- EXERCISE DETAILS -
Update the lines of the material from the line with "En cuatro días, fueron" up to and including the line with "que se detenga", replacing "mujeres" with "integrantes" and keeping everything else the same. Give only those lines.

(Recorded data)
--*--

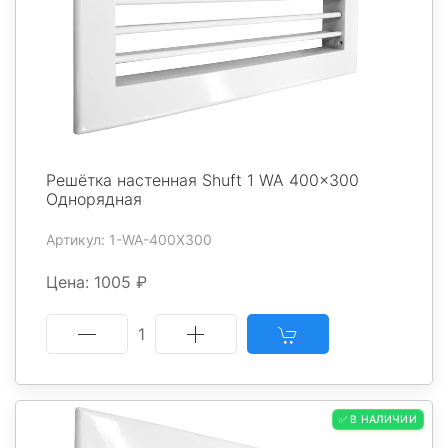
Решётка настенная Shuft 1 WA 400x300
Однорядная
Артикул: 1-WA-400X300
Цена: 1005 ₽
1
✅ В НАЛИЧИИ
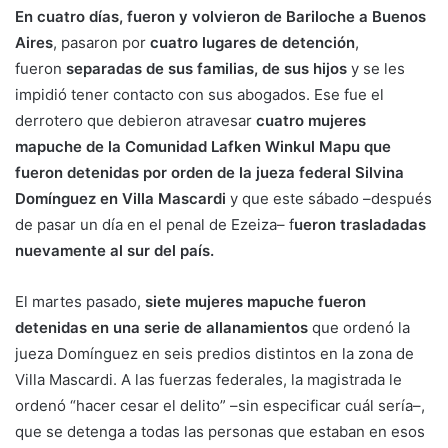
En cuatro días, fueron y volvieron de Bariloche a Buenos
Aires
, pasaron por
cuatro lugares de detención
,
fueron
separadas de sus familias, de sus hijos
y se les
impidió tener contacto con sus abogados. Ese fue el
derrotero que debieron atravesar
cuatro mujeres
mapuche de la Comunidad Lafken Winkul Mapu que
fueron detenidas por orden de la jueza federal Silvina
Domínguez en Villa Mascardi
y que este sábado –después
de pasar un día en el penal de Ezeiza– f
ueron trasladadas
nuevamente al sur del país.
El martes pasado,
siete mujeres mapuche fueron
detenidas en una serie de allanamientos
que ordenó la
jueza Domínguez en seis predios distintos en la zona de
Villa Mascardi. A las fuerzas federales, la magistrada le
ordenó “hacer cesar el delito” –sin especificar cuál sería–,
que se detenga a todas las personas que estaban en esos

--*--

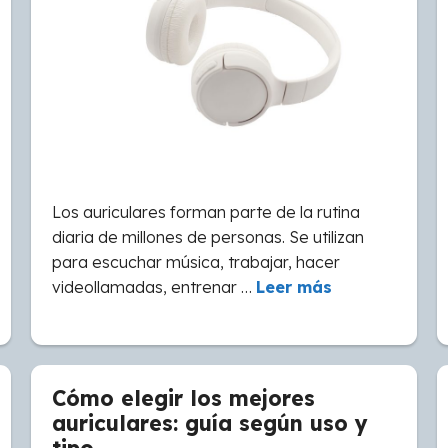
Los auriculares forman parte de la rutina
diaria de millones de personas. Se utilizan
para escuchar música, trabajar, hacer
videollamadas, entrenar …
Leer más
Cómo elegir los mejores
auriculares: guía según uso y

--*--

- ANSWER TO THE PROBLEM -
En cuatro días, fueron y volvieron de Bariloche a Buenos
Aires
, pasaron por
cuatro lugares de detención
,
fueron
separadas de sus familias, de sus hijos
y se les
impidió tener contacto con sus abogados. Ese fue el
derrotero que debieron atravesar
cuatro integrantes
mapuche de la Comunidad Lafken Winkul Mapu que
fueron detenidas por orden de la jueza federal Silvina
Domínguez en Villa Mascardi
y que este sábado –después
de pasar un día en el penal de Ezeiza– f
ueron trasladadas
nuevamente al sur del país.
El martes pasado,
siete integrantes mapuche fueron
detenidas en una serie de allanamientos
que ordenó la
jueza Domínguez en seis predios distintos en la zona de
Villa Mascardi. A las fuerzas federales, la magistrada le
ordenó “hacer cesar el delito” –sin especificar cuál sería–,
que se detenga a todas las personas que estaban en esos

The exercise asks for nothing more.